GIVEN INSTRUCTION: Translate into Spanish this sentence from the passage on Dieter Detzner's works: "The Series is composed of five works, Yves, Otto, Heinz, Guenther and Lucio."
----- PASSAGE SHOWN -----
Detzner's works are often hung between walls and the space. A surface protrudes out or forms an invisible geometric cube in the space. It reminds the viewer of the other universe parallel to the void. This is a discussion of the relationship between one space and another and a free shifting between concepts and visual illusions. Dieter Detzner is concerned with the way the world is delicately formulated, and how its instability and physicality are being expanded in a poetic sentiment. Dieter's works are full of design elements. The materials he applies are futuristic and minimalistic. Viewers associate his works to architecture, design and everyday objects. Yet they are so abstract. 

In this exhibition, he tries for the first time to combine space dimensions, shadows formed with light into the overall environment of the work and part of the recognition experience. The Series is composed of five works, Yves, Otto, Heinz, Guenther and Lucio. They are tetrahedral, hexahedral, octahedral, dodecahedral and icosahedral. Dieter was inspired by the polyhedral fascination of Plato. The artist tries to present a metaphor of certain truth or true knowledge through these polyhedrons. Light shoots on the works and forms shadows to remind us of the issue of truthfulness behind the facts. It is also implying the inquiries of Plato in his Allegory of the Cave: is the truth we see truth itself? The five works form an integrity of works to prophesize the interrelations between elements in the world. Elements and their shadows on the works formulate a comparison between existence and images. It provokes the thinking on the relationship between what we see and the truth. 

Dieter is enthusiastic and very good at simulating the mind activities of a thinker, he contemplates the very profound connotations of forms and status of works which is apparently stable and tranquil.
----- GIVEN DATA -----
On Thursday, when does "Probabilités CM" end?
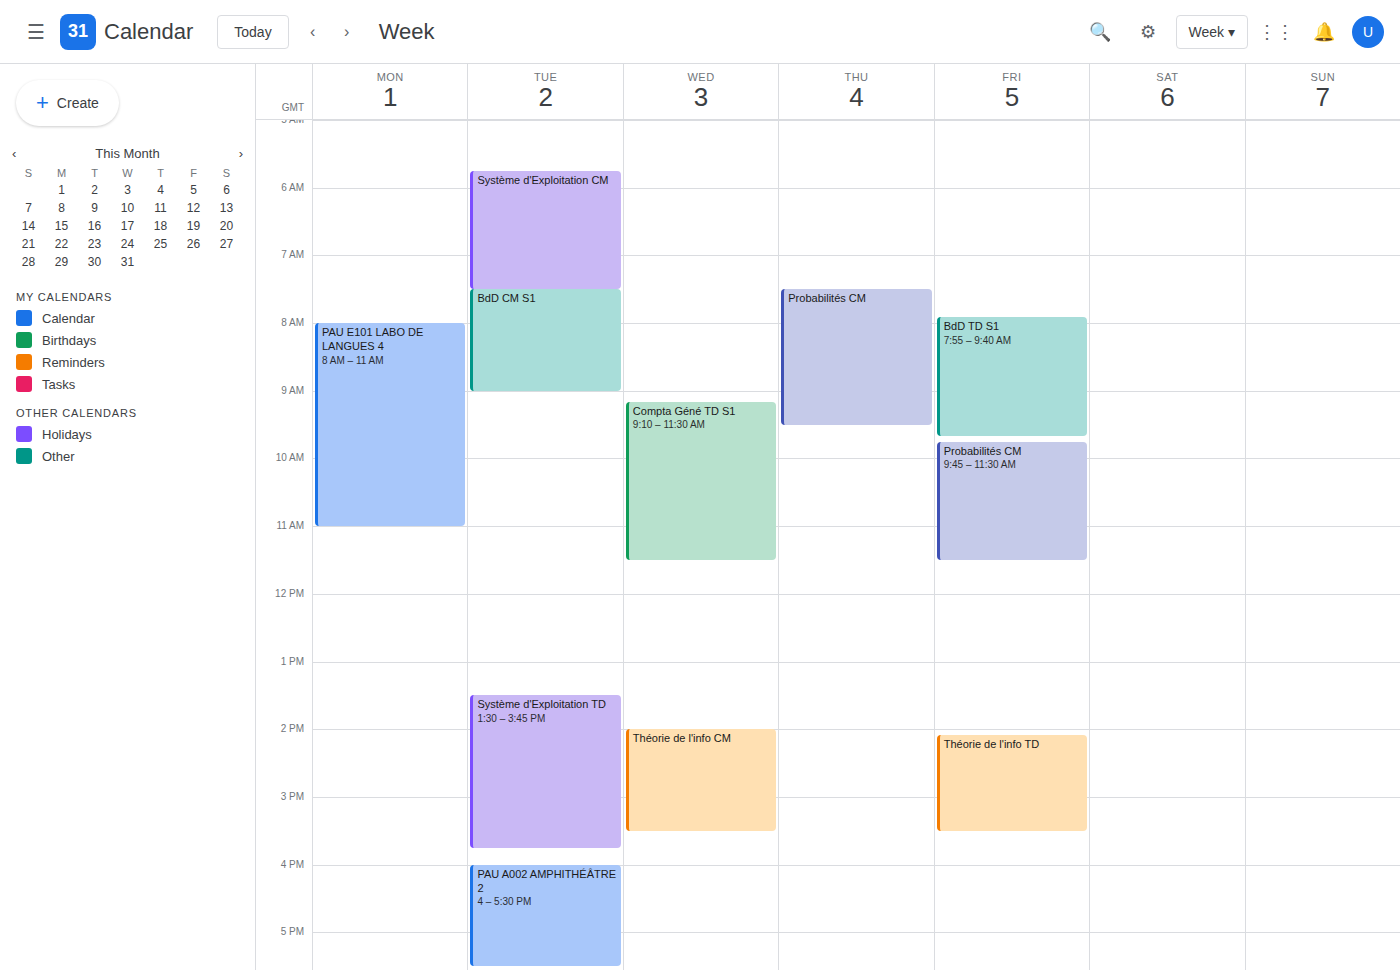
-----
SOLUTION TO THIS TASK: La serie se compone de cinco obras: Yves, Otto, Heinz, Guenther y Lucio.